Of 524 patients (age: 69 ± 11 years; 303 men), 153 had a normal renal function and 222, 117, and 32 had mild, moderate, and severe renal dysfunction. The albumin-adjusted serum calcium level was higher than the measured (total) calcium level in most patients. The incidence of grade ≥ 1 hypocalcemia was 32.0% in the normal group and 37.4%, 29.9%, and 62.5% in the mild, moderate, and severe renal dysfunction groups, respectively. It was, therefore, higher in the severe renal dysfunction groups than in the normal group (P = 0.002). The incidence of grade ≥ 3 hypocalcemia did not differ significantly among the groups. Pre-treatment low serum calcium levels and severe renal dysfunction were risk factors for hypocalcemia.
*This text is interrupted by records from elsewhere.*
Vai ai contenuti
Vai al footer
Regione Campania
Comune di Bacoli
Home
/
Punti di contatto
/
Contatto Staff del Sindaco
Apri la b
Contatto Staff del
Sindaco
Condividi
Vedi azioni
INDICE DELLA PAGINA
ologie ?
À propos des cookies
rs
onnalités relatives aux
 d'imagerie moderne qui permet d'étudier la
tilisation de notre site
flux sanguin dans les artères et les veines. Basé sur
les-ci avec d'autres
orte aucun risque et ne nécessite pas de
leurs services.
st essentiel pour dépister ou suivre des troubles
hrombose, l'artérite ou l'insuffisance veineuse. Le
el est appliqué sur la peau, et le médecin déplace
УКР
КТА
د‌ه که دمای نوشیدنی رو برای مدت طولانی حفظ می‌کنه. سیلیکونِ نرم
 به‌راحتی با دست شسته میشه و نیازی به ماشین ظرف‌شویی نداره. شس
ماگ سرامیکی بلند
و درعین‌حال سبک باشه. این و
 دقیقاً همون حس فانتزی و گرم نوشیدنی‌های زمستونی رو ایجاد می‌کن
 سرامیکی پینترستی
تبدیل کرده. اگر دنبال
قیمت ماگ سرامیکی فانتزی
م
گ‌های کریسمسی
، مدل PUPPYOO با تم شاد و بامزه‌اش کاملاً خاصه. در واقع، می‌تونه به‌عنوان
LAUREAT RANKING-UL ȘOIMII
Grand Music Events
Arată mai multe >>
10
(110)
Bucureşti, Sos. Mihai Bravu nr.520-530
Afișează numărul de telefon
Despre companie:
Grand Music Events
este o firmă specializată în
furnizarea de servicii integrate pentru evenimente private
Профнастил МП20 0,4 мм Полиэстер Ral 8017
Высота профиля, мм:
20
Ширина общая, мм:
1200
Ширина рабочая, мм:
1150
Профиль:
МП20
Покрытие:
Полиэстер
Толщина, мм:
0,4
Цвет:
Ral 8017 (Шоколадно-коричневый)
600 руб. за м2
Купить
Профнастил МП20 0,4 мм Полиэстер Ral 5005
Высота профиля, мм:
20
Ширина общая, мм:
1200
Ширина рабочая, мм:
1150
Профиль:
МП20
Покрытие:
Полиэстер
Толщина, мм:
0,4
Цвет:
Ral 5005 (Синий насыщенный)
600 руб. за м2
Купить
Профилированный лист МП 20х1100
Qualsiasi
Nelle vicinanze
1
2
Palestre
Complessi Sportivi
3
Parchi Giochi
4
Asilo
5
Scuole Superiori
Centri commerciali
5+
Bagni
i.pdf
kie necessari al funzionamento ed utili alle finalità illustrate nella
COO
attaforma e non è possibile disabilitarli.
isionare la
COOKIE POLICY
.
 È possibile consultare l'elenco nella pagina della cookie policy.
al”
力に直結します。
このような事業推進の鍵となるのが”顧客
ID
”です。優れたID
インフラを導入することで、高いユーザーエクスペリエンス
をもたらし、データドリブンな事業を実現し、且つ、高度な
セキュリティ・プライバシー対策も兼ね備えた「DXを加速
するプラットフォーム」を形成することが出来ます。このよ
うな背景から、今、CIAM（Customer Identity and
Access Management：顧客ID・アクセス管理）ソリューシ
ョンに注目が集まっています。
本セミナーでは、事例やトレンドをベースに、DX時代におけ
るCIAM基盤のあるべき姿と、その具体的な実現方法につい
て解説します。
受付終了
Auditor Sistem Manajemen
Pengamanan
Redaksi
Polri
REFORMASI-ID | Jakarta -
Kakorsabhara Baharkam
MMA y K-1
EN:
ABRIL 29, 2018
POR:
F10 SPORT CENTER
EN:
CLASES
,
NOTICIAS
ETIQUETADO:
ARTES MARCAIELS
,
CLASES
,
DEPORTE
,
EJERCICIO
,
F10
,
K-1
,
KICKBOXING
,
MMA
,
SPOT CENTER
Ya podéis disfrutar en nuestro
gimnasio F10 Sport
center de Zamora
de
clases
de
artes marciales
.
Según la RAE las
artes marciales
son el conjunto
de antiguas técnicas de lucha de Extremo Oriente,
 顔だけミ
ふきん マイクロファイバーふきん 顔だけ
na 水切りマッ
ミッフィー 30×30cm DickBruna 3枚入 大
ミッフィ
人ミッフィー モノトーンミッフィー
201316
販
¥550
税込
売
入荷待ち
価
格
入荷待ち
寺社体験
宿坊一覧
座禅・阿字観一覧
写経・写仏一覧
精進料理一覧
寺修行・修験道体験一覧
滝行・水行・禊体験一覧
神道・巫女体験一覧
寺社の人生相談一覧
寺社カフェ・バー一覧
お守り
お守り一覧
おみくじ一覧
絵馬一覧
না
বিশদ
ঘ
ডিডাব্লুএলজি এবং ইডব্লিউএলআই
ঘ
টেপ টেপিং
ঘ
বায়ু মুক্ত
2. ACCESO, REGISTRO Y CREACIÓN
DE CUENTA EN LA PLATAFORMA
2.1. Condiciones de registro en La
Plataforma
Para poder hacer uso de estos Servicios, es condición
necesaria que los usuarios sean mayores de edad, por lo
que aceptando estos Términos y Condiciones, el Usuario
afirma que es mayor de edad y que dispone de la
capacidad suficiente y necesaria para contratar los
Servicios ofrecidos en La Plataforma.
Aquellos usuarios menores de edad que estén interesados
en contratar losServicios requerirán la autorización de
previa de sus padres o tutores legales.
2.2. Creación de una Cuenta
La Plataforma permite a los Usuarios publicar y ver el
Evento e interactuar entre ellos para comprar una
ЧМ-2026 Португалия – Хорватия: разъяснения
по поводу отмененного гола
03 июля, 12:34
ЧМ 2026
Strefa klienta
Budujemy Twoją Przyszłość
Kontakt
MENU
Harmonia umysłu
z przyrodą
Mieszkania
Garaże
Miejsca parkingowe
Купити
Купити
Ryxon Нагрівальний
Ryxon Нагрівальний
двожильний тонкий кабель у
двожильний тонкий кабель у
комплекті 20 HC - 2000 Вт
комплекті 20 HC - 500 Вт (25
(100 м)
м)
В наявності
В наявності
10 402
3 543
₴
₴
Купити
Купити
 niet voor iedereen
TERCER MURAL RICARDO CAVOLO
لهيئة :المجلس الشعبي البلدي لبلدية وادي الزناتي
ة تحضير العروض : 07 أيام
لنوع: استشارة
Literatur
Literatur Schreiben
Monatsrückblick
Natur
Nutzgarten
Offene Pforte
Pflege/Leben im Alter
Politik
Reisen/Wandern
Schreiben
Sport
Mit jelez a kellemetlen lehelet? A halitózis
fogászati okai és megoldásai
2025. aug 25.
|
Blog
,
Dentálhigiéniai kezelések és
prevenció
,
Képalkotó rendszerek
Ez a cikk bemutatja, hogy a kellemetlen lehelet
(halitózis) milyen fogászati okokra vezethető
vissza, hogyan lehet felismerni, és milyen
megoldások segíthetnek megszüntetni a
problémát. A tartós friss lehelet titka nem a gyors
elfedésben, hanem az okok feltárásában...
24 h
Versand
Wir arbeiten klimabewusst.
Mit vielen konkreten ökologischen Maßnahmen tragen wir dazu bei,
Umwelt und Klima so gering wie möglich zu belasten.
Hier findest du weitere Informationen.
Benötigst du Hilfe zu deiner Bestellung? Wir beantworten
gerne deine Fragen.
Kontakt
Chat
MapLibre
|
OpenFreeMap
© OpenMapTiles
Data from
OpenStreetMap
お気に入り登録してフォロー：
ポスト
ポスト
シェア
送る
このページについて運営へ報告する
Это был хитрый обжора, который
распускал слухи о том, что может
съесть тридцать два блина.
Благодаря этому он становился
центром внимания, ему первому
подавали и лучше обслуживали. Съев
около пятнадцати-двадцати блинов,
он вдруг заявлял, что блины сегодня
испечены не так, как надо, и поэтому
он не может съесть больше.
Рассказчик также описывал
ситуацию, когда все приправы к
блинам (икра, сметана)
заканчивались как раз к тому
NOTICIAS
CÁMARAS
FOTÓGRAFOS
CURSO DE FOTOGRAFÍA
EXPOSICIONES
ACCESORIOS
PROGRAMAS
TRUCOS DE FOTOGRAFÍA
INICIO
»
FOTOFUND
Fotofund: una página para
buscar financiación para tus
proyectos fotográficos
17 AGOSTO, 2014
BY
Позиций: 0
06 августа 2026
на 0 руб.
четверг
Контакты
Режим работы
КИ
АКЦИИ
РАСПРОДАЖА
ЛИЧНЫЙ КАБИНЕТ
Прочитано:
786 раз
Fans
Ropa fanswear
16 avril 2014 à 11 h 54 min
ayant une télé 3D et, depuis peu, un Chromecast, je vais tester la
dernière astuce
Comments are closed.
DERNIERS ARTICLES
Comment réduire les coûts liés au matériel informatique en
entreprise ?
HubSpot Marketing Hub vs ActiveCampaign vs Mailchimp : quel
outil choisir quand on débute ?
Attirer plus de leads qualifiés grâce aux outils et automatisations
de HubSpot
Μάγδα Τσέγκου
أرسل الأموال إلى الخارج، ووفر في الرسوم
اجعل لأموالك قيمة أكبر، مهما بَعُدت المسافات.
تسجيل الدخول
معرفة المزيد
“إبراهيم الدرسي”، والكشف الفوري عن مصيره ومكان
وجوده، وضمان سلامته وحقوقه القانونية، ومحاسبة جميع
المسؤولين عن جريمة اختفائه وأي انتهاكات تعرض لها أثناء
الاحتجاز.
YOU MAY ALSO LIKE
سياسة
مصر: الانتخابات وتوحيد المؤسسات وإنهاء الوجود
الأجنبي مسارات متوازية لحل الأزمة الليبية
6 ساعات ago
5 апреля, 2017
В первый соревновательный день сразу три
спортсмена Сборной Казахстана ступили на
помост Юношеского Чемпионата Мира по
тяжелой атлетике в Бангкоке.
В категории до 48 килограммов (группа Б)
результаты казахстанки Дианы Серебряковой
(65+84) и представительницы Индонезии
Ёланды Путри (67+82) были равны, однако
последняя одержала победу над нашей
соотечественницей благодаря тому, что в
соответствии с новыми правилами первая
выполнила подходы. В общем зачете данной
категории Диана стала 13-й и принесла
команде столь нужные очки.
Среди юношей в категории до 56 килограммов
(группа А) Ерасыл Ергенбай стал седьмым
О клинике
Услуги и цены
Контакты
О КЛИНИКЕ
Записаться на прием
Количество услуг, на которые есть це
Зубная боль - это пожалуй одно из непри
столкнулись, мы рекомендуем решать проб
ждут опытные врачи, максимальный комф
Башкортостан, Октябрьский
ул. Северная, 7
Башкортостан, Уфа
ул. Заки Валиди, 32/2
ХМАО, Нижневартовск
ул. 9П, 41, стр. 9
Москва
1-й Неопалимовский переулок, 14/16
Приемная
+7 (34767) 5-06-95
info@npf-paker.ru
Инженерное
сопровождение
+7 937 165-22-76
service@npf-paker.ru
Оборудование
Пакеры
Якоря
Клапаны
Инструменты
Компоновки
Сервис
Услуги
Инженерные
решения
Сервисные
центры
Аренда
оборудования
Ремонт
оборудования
Evaluating denosumab-induced hypocalcemia required albumin adjustment, and its incidence was high among patients with severe renal dysfunction. Reduced serum calcium levels and severely impaired renal function were associated with an elevated hypocalcemia risk.
在晚期癌症中经常观察到骨转移,使用骨修饰剂来预防或治疗与骨骼相关的事件。对于严重肾功能不全(Ccr<30 mL/min)的患者,唑来膦酸是禁忌的,但不完全清楚地舒单抗是否可以在这些患者中使用。我们旨在确定肾功能与地舒单抗治疗期间低钙血症发展之间的关系。
我们纳入了 2017 年 4 月至 2019 年 3 月期间开始接受地舒单抗治疗的实体瘤合并骨转移患者。根据肌酐清除率(Ccr;mL/min)将患者分为四组:正常(Ccr≥80)、轻度(50≤Ccr<80)、中度(30≤Ccr<50)和重度(Ccr<30)。根据白蛋白校正的血清钙水平,使用不良事件通用术语标准(v5.0)评估低钙血症;使用卡方检验和逻辑回归分析调查其发生率(按肾功能分层)和危险因素。
在 524 名患者(年龄:69±11 岁;303 名男性)中,153 名患者肾功能正常,222 名、117 名和 32 名患者肾功能轻度、中度和重度异常。在大多数患者中,白蛋白校正的血清钙水平高于测量的(总)钙水平。正常组中,1 级及以上低钙血症的发生率为 32.0%,轻度、中度和重度肾功能不全组分别为 37.4%、29.9%和 62.5%。因此,重度肾功能不全组的发生率高于正常组(P=0.002)。各组之间 3 级及以上低钙血症的发生率无显著差异。治疗前低血清钙水平和严重肾功能不全是低钙血症的危险因素。
评估地舒单抗引起的低钙血症需要进行白蛋白校正,在严重肾功能不全患者中发生率较高。血清钙水平降低和严重肾功能不全与低钙血症风险增加相关。